The study uses Medicare Current Beneficiary Survey (MCBS) data. Cases were selected based on self-reported diabetes or the presence of an ICD-9 code for diabetes and complications (250.xx), polyneuropathy in diabetes (357.2), diabetic retinopathy (362.01, 362.02), or diabetic cataract (366.41) on one hospital, skilled nursing facility, or home health claim or any of these codes on two outpatient or physician claims following a validated protocol (
10,
11). These selection criteria resulted in a sample of 7,441 individuals with diabetes who contributed 14,317 annual observations for the analysis.
We used MCBS prescription medication files to identify users of the following seven drug classes: older oral antidiabetes drugs (metformin and sulfonylureas), newer oral agents (thiazolidinediones, meglitinides, and α-glucosidase inhibitors), insulins, ACE inhibitors, ARBs, statins, and other lipid-lowering medications (ezetimibe, fibrates, niacin, and others). The primary explanatory variable in our analysis is the annual number of prescription fills per class per year.

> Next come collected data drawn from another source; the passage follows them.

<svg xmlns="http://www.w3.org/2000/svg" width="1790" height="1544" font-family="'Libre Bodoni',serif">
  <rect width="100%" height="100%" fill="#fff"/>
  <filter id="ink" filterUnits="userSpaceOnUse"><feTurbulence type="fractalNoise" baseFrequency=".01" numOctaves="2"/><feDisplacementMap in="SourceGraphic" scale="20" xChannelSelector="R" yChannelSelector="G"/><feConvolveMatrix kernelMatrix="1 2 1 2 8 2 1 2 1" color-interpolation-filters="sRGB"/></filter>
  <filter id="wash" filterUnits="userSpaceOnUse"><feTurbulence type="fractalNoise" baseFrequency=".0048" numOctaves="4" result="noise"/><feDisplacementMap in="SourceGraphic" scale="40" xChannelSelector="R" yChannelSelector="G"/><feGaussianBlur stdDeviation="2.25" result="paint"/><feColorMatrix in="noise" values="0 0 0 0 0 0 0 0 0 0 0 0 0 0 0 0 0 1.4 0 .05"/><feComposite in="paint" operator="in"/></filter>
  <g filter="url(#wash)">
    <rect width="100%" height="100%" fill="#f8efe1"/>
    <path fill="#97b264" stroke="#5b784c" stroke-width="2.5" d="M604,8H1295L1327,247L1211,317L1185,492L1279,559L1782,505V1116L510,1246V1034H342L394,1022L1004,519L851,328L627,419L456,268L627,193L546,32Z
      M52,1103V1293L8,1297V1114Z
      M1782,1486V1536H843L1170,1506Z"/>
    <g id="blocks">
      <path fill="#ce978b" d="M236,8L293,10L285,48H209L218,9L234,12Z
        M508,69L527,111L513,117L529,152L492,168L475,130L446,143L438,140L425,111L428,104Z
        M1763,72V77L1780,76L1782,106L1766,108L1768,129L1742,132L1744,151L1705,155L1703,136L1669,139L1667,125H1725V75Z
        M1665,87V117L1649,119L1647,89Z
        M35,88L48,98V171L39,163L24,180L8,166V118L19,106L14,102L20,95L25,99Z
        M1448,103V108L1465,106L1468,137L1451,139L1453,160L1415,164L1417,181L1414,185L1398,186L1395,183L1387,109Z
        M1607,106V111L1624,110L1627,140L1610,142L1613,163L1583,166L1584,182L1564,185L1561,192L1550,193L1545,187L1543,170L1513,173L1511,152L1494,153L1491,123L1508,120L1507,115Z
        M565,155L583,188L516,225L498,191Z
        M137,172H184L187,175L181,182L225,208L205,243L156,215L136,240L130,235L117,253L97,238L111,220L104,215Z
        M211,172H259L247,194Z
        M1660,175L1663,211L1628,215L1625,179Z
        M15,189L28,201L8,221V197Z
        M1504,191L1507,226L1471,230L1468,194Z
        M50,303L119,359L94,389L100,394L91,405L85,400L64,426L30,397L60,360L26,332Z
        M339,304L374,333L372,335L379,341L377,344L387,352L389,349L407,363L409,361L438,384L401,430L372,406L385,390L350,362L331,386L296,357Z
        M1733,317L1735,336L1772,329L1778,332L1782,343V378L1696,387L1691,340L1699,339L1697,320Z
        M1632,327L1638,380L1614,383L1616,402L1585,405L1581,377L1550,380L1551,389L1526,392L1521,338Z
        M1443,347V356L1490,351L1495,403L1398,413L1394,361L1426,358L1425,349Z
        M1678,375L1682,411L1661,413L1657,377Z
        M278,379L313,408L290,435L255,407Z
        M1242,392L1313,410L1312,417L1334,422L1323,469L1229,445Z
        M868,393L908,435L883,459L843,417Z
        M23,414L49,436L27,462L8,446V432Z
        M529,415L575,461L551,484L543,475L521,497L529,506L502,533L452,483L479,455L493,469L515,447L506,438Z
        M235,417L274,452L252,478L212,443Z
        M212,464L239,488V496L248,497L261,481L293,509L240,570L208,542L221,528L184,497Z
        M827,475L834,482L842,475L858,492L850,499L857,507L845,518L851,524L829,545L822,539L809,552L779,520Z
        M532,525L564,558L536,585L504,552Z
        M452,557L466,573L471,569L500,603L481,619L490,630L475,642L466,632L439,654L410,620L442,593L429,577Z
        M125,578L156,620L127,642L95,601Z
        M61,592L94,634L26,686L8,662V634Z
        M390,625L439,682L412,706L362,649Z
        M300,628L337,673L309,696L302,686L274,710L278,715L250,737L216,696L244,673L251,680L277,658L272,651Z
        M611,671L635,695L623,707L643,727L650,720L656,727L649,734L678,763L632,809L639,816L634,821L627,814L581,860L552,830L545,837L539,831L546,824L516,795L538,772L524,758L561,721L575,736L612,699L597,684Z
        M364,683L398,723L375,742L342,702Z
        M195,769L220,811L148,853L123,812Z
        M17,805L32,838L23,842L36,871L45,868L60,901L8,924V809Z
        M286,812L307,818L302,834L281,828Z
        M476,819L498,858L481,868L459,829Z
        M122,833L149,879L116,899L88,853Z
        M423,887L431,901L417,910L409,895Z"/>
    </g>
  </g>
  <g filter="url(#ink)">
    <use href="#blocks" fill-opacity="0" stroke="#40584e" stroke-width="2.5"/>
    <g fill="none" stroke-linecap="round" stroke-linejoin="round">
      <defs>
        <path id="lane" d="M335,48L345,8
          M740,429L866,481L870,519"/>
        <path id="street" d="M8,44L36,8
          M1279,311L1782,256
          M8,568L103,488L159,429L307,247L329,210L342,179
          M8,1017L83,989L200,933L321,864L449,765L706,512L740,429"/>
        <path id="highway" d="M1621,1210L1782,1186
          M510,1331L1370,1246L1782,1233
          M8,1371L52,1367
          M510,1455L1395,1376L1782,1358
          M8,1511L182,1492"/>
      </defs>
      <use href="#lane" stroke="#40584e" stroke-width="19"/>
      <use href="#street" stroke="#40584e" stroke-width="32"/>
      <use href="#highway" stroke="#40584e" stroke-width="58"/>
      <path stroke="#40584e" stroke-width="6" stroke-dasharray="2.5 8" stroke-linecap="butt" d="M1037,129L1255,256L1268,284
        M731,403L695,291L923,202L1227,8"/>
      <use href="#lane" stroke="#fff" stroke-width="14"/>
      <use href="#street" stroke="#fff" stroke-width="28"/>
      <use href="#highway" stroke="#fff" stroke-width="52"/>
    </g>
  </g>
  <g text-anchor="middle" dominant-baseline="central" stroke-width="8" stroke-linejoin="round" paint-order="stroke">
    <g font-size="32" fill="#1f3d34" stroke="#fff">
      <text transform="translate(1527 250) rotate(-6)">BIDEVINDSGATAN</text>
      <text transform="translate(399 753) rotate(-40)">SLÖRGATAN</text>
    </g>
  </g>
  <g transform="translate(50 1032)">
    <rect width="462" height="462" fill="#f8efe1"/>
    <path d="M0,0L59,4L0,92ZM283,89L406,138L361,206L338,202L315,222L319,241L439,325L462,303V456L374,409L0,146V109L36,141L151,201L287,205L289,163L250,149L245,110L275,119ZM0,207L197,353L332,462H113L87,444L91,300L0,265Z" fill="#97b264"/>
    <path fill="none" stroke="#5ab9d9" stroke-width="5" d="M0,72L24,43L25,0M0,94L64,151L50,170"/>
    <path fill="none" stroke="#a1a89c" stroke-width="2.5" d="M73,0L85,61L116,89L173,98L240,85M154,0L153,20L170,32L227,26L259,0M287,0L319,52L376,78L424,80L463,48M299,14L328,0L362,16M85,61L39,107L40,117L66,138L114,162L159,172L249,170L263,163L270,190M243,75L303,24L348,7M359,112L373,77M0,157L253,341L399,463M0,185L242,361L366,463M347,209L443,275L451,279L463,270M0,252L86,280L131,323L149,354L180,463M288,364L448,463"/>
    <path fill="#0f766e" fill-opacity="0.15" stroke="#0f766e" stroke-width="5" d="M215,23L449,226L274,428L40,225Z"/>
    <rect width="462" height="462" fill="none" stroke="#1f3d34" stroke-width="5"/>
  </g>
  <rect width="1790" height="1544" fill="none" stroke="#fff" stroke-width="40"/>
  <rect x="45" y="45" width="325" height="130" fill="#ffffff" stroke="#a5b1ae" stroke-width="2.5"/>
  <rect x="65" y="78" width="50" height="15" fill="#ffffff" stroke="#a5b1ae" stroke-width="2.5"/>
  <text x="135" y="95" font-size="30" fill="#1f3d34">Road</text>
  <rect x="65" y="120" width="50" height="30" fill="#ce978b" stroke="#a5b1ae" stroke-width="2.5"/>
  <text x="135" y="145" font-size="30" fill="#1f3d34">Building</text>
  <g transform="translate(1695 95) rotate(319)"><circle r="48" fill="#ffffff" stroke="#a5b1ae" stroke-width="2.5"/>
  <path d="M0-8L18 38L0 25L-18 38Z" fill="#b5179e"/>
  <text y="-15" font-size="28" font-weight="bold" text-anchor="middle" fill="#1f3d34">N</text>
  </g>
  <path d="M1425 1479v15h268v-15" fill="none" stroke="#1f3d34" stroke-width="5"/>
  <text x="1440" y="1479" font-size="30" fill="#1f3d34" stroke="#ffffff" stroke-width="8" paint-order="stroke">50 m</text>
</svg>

We assessed the effect of prescription fill rates for users of each drug class on the risk of hospitalization, total annual hospital days, and spending on Medicare services measured in constant 2006 dollars, using the Consumer Price Index (
12). Covariates included an extensive list of demographic, socioeconomic, and health status indicators (see Table A1 in the online appendix available at
http://care.diabetesjournals.org/cgi/content/full/dc08-1311/DC1).
We estimated seven regression models, one per drug class, for each of the three dependent variables using person-year as the unit of analysis and the full set of covariates listed in the online appendix. Because the study subjects frequently used medications in two or more drug classes, we included fill rates for all seven drug classes in each equation. This procedure assured that the parameter coefficient on prescription fills for the subset of users of a particular drug class was conditioned on utilization of the other medication classes.
We used logistic regression for the hospitalization models and Poisson regression for the hospital day equations. For the Medicare spending models, we used a generalized linear equation with a γ distribution and log link to approximate the skewed distribution of Medicare expenditures (
13). All models were estimated in Stata (Release 9) with a robust cluster command to correct standard errors for repeated measures among subjects observed in multiple years. Results are reported as conditional marginal probabilities (hospitalization) or conditional marginal effects (dy/dx) of a unit change in prescription fills on the change in the dependent variable (hospital days and Medicare spending), with all other variables held at their mean values.